Even after I began study of Thomist philosophy, the Fifth Way didn’t make sense to me. I had to muse on it, let it stew, and only after some time of that did it really click what Aquinas was saying. And it’s not because Aquinas was being obscure or vague, but it’s because I’m 800 years removed from the philosophical context that he was speaking from. It was something the people of his day would have intuitively understood more easily than myself because they were used to thinking that way. Of all his ways, the Fifth is the most difficult because we are completely unfamiliar with Aristotlean final causes and teleology.
What the Fifth Way is NOT is Paley’s Intelligent Design argument. There’s no “fine tuning” argument or probability argument, and there’s a distinction between substance and artifact as understood by Aquinas that doesn’t fit Paley’s mechanistic world view, in which the Thomist would see Paley as describing everything as artifacts.
What does Aquinas mean by saying an arrow must be pointed at a target? For illustrative purposes, consider an acorn. It has the adult oak tree as its end, as what it’s directed towards becoming. The acorn will not grow into a puppy dog, nor will it grow into a rosebush. In some way, then, the oak tree is the target that the acorn is pointed at. But if the oak tree is a target of the acorn, it must therefore be present in some way. The adult oak tree is not contained in miniature inside the acorn, so we can rule that out. We find oak trees in nature, but it would be true that if all oak trees and saplings poofed out of existence so that only the acorns remain, the acorns would still grow into oak trees. So existing oak trees are not what maintain the target of the acorn either. Aquinas rules out other explanations as well, such as a Platonic third realm. Another explanation is that a mind could hold the target of the acorn, but it could not be a human mind, as the acorn would still grow into an oak tree if there were no humans. (It would help here to understand that Thomas thought the human mind became/took on the form of a thing when it grasped it – not the brain, and not to rule out the brain’s role, but referring to a non-corporeal power that is part of how human reasoning works. Thomists still agree with this, but this isn’t a philosophy of the mind topic). And it could not be the mind of intelligent aliens, or angels, or anything contingent, for what is contingent need not have been nor need be in the future, and if the contingent beings never were or disappeared, acorns would still become oak trees. Aquinas, through better reasoning than what I’ve presented here, concluded that it must reside in a mind that is eternal and necessary, such that it could not not have been. He provides reasons that it must be one, that it must be actus purus, that it must be non-composite, that it must be omnipotent (the cause of all things possible and holding the ends of all things possible), omniscient, etc… (these later attributes I’m just summarizing. I haven’t gone over reasons for them here–i mainly wished to expand on the “arrow must be pointed at a target” line). Essentially, it resides in an eternal, unchanging, omnipotent, omniscient mind that is the source of all existence once all is said and done.
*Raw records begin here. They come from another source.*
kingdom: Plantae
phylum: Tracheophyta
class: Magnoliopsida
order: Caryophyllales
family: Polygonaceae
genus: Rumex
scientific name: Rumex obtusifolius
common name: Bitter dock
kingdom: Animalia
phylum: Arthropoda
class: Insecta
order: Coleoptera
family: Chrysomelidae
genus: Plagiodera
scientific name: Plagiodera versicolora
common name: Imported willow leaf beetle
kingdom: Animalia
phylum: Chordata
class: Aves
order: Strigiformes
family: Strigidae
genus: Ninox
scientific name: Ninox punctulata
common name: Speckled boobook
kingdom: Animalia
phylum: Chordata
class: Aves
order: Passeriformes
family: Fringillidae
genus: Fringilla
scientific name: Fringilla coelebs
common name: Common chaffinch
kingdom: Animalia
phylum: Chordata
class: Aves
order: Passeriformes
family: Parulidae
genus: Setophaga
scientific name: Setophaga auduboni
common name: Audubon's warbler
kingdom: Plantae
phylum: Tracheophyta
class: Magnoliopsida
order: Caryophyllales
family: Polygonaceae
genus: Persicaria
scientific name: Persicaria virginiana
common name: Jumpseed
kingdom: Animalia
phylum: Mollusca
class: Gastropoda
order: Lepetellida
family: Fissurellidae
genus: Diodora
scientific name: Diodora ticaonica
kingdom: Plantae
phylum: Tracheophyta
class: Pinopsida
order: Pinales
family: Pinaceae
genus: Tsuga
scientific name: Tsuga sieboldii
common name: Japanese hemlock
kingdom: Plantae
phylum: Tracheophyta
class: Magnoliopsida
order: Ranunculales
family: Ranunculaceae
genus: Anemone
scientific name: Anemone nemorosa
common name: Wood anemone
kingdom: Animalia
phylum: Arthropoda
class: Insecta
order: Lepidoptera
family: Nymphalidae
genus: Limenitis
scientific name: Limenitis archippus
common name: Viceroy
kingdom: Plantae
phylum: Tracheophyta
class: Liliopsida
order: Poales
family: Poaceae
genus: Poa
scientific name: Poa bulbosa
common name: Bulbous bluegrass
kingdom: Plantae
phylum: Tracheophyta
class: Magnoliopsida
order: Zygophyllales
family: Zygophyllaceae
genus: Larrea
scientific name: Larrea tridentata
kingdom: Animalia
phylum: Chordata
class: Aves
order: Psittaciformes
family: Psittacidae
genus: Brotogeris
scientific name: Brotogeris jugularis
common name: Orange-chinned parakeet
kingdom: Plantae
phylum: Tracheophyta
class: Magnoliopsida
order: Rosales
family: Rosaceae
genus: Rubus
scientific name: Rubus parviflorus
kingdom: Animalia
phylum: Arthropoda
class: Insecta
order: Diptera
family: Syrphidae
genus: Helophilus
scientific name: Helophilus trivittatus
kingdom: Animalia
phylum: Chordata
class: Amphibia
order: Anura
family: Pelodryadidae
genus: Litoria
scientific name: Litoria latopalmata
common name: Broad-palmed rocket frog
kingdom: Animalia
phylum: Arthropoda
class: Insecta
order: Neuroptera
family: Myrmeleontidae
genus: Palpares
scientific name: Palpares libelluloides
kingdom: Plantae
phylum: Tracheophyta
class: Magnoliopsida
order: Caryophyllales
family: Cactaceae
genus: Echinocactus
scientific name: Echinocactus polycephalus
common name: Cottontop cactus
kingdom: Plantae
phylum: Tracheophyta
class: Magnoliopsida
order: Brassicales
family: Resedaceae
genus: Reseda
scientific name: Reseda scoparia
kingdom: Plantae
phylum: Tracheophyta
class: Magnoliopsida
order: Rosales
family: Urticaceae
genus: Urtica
Now, it might be that one would wish to object to the particulars of my example, such as an acorn and an oak tree, but it would hold true for the teleology of anything, whether it be something like a lifeform down to molecules, atoms, gluons, and so on. They “behave” or “react” as they do because their ends/“targets”/what-they-do-when-X-happens is present in some way, that is, within the divine intellect.
I hope that explanation aids discussion. If I’ve misstated the Fifth Way, please correct me.
I don’t think the Fifth Way is the only reason Aquinas argued that the First Cause must be an Intellect, though it is intended to support it, and it’s another argument that is intended, like the cosmological arguments, to show that the eternal, omnipotent, yadda yadda mind must exist.